たぶんそれはこの本が心理学などの広い分野における知見を
たくさん集めた構成になっているせいだろう.ちょっと成功しただけの
経営者の体験談を読むよりはずっと包括的で順序だった話に
なっている.それでいて常に実践を意識した書き方に徹しているのは
まさに心理療法家たる著者の面目躍如か?
一気に読めてしまいました。この本の内容は、ちまたにあふれているような「褒めればOK]とか、「・・・すればOK」というようなライトな内容とは一線を画している。臨床心理学、社会心理学、産業心理学などさまざまな知見から、多角的に考察することが出来るような内容になっていて、とにかく深みがある。

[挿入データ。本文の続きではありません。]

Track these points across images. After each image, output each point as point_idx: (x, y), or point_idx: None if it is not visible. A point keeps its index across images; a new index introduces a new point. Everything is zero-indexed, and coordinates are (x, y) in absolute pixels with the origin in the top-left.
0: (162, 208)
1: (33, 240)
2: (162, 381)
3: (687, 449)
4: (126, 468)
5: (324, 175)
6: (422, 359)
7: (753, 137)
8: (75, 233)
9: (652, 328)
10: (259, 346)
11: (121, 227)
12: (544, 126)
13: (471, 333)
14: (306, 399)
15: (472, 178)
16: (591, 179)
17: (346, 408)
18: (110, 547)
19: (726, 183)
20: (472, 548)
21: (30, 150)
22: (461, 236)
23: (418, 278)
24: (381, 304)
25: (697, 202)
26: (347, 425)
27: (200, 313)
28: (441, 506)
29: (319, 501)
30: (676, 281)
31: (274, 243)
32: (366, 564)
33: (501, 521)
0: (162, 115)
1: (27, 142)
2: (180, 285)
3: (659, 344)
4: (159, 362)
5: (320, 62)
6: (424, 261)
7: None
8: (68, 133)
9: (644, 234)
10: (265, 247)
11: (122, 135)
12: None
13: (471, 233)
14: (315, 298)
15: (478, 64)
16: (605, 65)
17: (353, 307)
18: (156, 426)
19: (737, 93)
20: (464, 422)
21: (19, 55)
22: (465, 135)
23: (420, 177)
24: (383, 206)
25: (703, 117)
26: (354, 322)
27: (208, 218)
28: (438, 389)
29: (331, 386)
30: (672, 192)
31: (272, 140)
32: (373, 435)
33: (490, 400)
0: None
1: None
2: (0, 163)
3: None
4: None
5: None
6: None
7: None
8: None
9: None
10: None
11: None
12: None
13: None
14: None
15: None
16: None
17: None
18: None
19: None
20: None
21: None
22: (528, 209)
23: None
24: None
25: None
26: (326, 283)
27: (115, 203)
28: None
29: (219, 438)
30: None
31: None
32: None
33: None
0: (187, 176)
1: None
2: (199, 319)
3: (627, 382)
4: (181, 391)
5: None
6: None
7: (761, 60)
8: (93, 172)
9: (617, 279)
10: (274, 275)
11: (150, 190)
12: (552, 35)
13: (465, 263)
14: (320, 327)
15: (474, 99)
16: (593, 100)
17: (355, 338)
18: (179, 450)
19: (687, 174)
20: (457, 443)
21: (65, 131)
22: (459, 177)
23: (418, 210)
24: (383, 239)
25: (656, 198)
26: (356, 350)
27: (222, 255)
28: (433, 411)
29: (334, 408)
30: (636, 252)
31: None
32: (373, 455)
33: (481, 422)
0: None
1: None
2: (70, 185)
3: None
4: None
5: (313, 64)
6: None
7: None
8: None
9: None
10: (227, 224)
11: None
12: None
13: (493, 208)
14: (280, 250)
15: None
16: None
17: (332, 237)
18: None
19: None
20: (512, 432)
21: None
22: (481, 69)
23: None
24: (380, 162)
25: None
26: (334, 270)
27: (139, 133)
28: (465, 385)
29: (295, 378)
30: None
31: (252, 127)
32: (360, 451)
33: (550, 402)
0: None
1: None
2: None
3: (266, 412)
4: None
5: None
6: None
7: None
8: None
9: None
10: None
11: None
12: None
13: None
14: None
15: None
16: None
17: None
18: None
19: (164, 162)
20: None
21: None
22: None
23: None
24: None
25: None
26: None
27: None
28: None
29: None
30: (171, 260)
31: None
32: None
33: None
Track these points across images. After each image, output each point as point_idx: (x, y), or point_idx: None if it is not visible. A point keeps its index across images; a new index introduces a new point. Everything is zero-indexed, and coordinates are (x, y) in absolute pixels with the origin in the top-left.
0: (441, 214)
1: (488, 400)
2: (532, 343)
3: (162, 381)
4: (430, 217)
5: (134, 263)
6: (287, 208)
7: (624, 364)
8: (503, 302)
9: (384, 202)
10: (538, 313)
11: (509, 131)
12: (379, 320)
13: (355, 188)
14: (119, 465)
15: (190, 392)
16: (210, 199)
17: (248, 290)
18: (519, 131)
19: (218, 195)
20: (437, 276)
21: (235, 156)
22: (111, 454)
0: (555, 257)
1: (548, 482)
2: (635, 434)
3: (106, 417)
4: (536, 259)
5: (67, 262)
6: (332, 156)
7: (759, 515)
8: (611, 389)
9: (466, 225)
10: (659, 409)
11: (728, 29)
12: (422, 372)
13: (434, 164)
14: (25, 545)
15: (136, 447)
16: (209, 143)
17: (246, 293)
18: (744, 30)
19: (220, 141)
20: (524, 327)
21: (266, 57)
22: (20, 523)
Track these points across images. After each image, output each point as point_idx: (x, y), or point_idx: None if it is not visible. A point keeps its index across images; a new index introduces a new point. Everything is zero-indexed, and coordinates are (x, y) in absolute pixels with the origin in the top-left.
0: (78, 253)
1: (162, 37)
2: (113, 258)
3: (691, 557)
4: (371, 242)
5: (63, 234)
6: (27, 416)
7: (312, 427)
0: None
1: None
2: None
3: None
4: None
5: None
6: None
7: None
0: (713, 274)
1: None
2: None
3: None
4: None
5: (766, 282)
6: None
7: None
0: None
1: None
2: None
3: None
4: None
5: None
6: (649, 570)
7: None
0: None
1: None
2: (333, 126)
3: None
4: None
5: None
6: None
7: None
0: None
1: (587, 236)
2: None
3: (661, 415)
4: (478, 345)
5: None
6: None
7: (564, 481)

しかも、「仕事が出来ない部下に直面したとき・・」など、ありがちで悩みがちな問題について詳しく解説してくれていてためになる。この本は、会社の上司という立場だけではなく、教員として生徒に接する立場でも、父親として子どもに接する立場でも、非常に応用が利く。しかも随所にちょっとしたギャグやユーモアがもりこんであり読みやすい。
ぎょうせい出版にしては、こんなにやわらかめの本は!!じめてではないだろうか。この路線は続けて欲しいものである。